§ **What the task requires**
When a picture appears in the listing, leave it out and copy the rest exactly as it stands.

§ **Provided data**
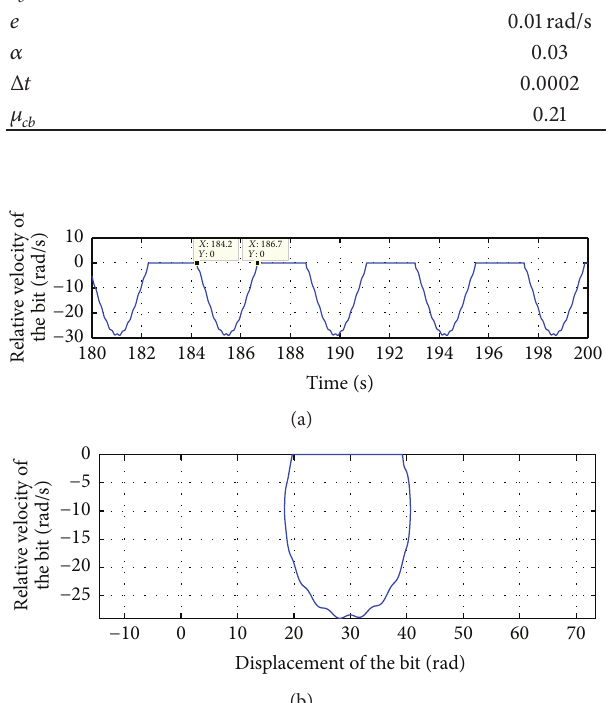
Figure 3: Stick-slip when the ground speed is 10rad/s: (a) time history; (b) phase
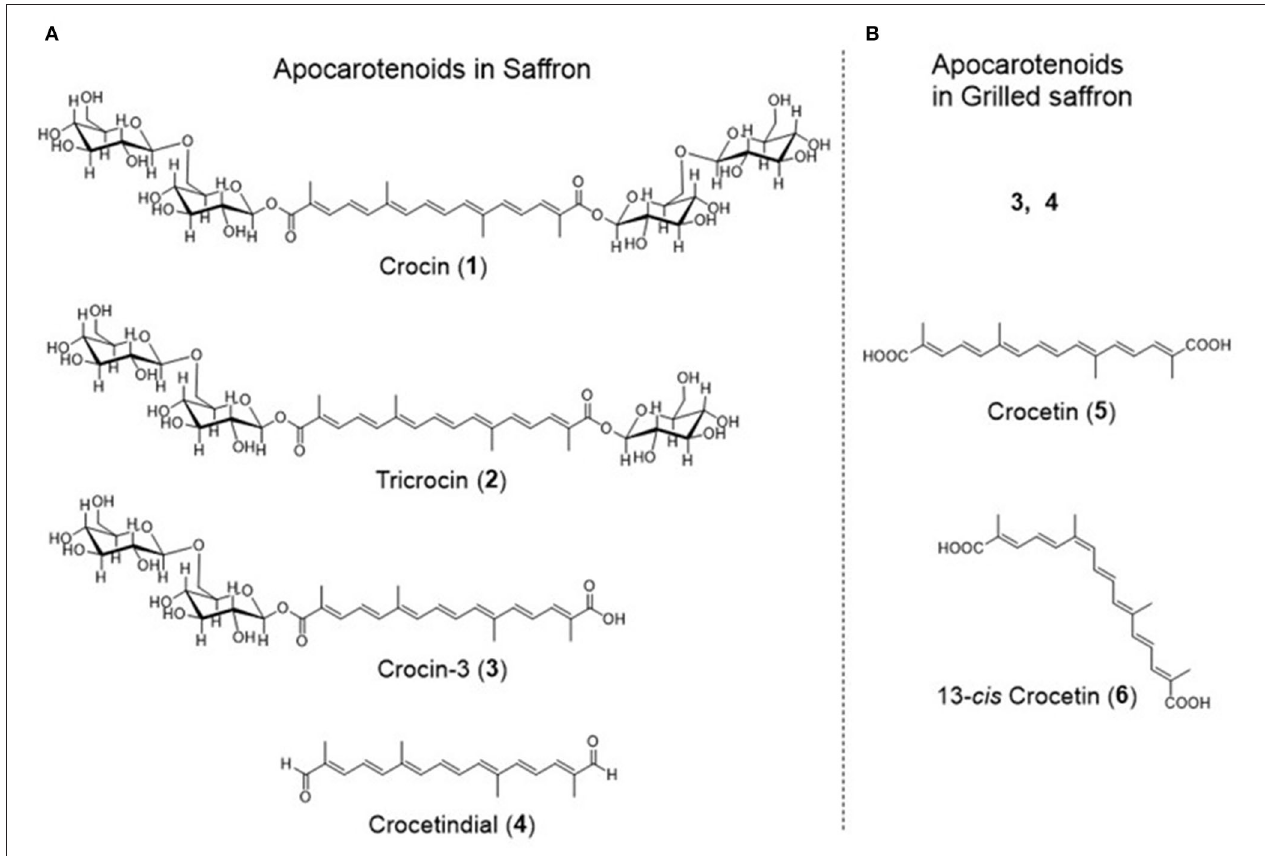
FIGURE 5 | The structures of apocarotenoids in saffron (A) and grilled saffron (B)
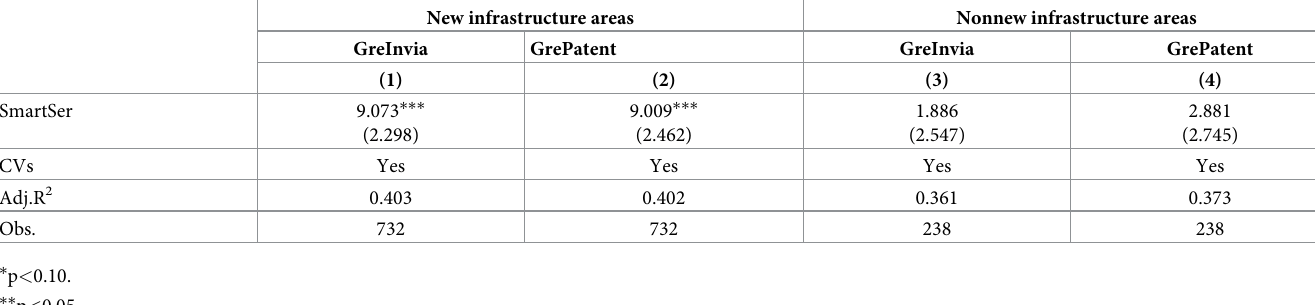
Table 9. Results of regional new infrastructure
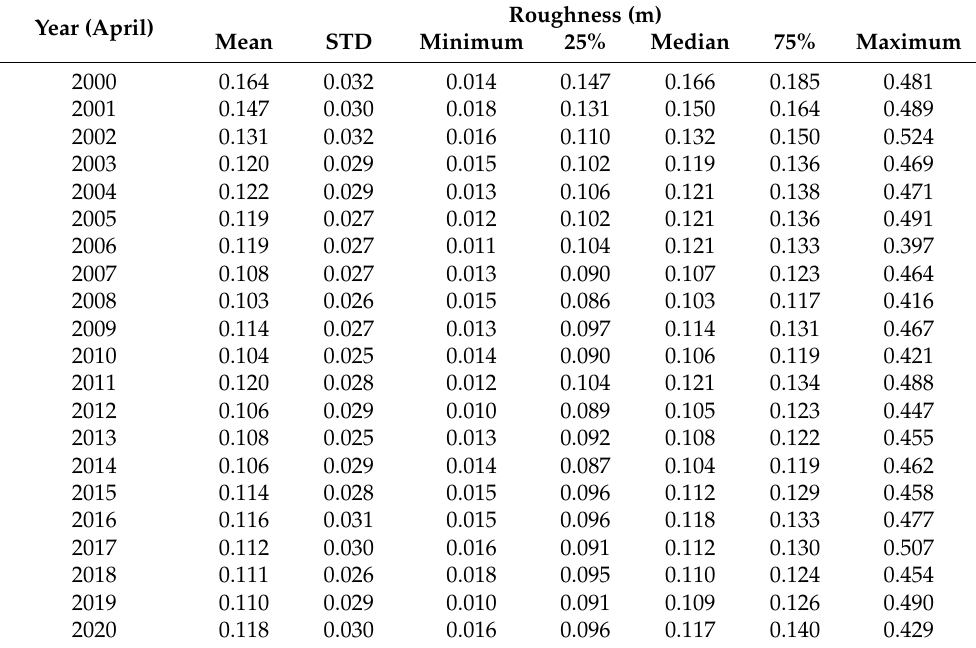
Table 5. A table showing roughness distribution grouped by year, for April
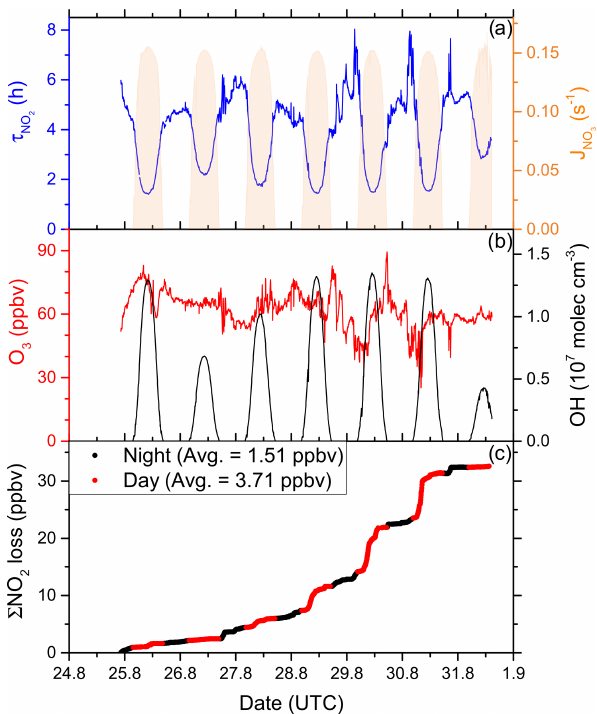
Figure 4. (a) Lifetime ( τ ) of NO 2 due to reactions with OH and O 3 in the Mediterranean Sea , together with concentrations of O 3 and OH. The OH trace is an interpolation based on OH measurements and J (see Sect. 3.1.3). Daytime hours are indicated via J NO O 1 D (b) Cumulative loss of NO 2 during the displayed time frame, based on the calculated lifetimes and measured NO 2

§ **Problem solution**
Figure 3: Stick-slip when the ground speed is 10rad/s: (a) time history; (b) phase
FIGURE 5 | The structures of apocarotenoids in saffron (A) and grilled saffron (B)
Table 9. Results of regional new infrastructure
Table 5. A table showing roughness distribution grouped by year, for April
Figure 4. (a) Lifetime ( τ ) of NO 2 due to reactions with OH and O 3 in the Mediterranean Sea , together with concentrations of O 3 and OH. The OH trace is an interpolation based on OH measurements and J (see Sect. 3.1.3). Daytime hours are indicated via J NO O 1 D (b) Cumulative loss of NO 2 during the displayed time frame, based on the calculated lifetimes and measured NO 2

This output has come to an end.